▶ [Data provided]
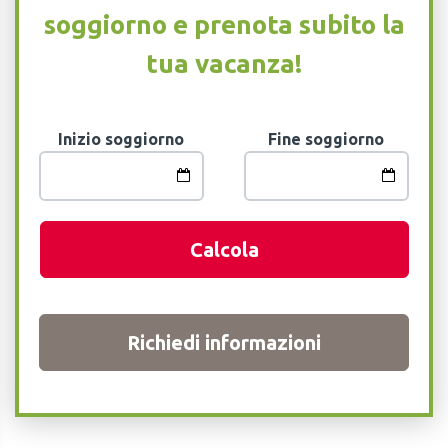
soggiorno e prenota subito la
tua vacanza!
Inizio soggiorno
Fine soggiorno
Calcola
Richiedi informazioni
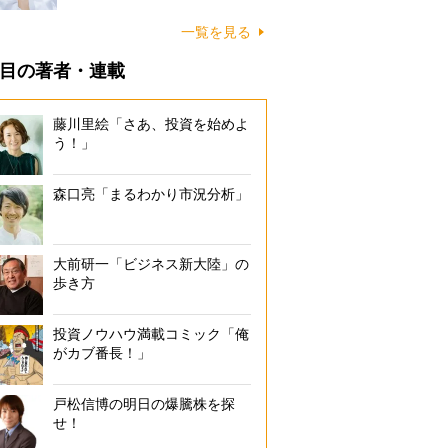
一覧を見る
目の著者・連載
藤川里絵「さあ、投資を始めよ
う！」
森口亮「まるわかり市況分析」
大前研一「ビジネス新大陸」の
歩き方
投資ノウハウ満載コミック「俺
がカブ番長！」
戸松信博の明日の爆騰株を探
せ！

▶ [Job item]
Can you reproduce the listing above with every "soggiorno" switched to "viaggio", leaving everything else unchanged and omitting the pictures?

▶ [Task output]
viaggio e prenota subito la
tua vacanza!
Inizio viaggio
Fine viaggio
Calcola
Richiedi informazioni
一覧を見る
目の著者・連載
藤川里絵「さあ、投資を始めよ
う！」
森口亮「まるわかり市況分析」
大前研一「ビジネス新大陸」の
歩き方
投資ノウハウ満載コミック「俺
がカブ番長！」
戸松信博の明日の爆騰株を探
せ！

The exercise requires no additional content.